- **Task objective**:
When you reach the line containing "pinky mcp: (583, 472)", begin reproducing the material exactly, stop after the line containing "ring pip: (248, 311)", and leave out any pictures along the way.
────────
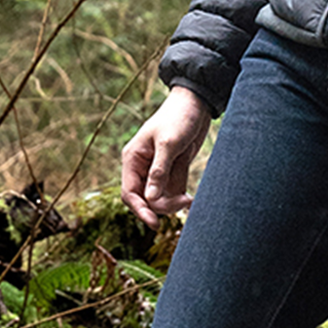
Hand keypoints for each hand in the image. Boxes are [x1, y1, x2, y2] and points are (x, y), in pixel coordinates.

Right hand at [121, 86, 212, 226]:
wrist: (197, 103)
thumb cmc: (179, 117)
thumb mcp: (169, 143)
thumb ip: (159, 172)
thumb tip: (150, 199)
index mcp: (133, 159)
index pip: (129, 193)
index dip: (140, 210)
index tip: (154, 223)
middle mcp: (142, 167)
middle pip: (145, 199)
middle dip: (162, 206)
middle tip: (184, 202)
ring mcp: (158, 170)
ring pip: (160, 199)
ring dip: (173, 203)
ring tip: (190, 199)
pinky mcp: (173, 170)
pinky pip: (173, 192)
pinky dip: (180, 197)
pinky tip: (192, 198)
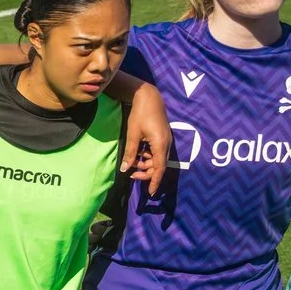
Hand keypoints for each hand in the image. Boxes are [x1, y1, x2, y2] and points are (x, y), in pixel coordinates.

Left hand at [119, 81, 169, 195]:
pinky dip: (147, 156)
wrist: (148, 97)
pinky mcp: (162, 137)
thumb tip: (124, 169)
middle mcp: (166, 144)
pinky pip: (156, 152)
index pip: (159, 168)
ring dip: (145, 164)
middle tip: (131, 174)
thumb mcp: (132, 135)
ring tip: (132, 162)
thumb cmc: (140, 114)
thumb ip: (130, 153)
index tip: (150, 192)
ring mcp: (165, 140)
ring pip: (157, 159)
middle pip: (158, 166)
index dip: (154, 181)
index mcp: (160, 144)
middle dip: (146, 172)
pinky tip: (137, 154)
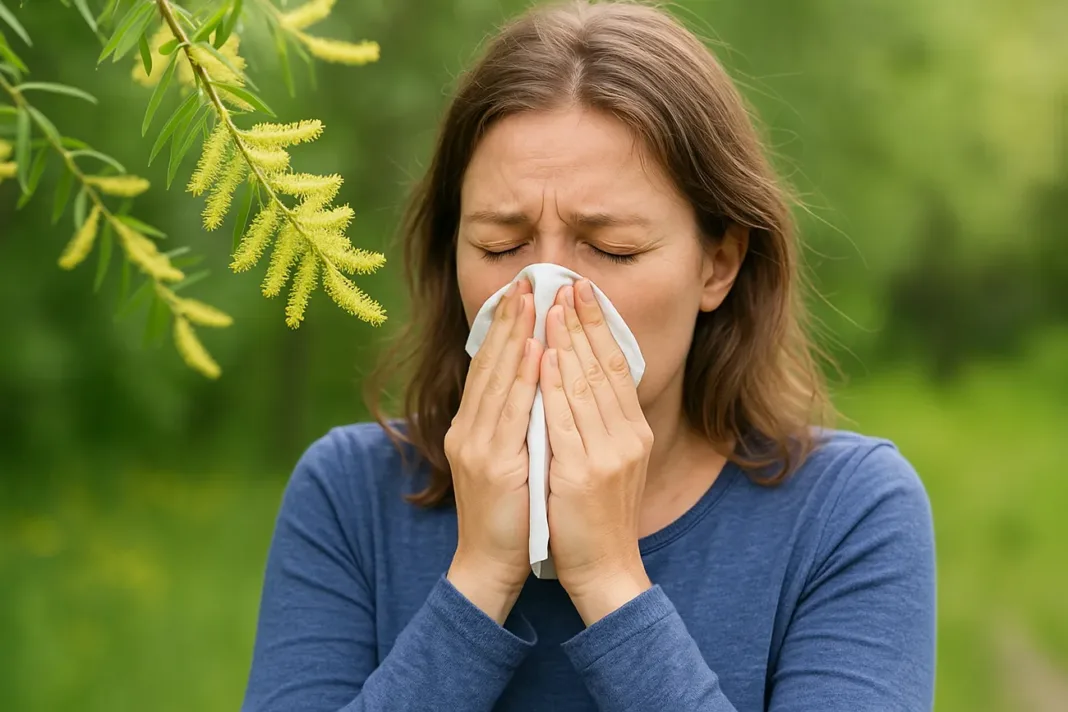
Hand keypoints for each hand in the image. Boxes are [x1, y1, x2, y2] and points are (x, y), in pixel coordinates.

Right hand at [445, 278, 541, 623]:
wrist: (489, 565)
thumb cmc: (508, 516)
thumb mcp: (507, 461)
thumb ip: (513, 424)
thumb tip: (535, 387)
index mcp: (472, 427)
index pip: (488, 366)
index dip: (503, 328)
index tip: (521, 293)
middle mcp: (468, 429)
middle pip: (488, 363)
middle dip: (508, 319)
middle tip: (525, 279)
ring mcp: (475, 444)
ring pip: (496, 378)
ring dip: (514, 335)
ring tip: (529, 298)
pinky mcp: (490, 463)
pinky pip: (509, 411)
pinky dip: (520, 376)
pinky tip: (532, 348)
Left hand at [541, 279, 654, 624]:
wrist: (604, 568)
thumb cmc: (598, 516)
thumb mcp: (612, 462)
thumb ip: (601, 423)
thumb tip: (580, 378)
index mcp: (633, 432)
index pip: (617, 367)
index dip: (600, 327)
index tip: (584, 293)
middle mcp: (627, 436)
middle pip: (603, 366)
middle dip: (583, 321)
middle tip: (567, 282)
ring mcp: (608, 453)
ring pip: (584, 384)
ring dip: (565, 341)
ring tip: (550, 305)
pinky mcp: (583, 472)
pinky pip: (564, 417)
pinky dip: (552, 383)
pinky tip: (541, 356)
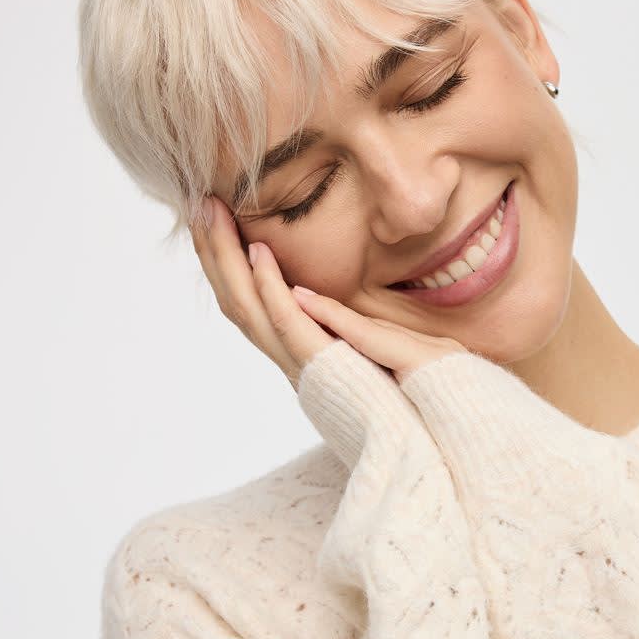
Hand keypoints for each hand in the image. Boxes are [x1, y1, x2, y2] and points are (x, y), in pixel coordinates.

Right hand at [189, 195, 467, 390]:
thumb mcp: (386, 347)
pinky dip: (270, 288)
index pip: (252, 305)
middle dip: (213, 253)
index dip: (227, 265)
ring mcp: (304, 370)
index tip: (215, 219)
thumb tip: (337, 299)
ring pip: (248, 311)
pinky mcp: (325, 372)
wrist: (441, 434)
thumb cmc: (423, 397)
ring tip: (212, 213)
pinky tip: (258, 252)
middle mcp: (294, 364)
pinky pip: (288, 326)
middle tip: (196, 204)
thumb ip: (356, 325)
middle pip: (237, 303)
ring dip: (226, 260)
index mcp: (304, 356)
────────
- **Exercise result**:
pinky mcp: (583, 472)
pinky pip: (564, 417)
pinky dip: (552, 383)
pinky tip: (541, 356)
Hand keypoints for each hand in the image. Boxes are [x1, y1, x2, y2] and points are (x, y), in pixel coordinates.

Right hand at [189, 195, 467, 390]:
thumb mcp: (386, 347)
pinky dip: (270, 288)
index pip: (252, 305)
middle dip: (213, 253)
index dip: (227, 265)
ring mcp: (304, 370)
index tip: (215, 219)
thumb tip: (337, 299)
ring pip: (248, 311)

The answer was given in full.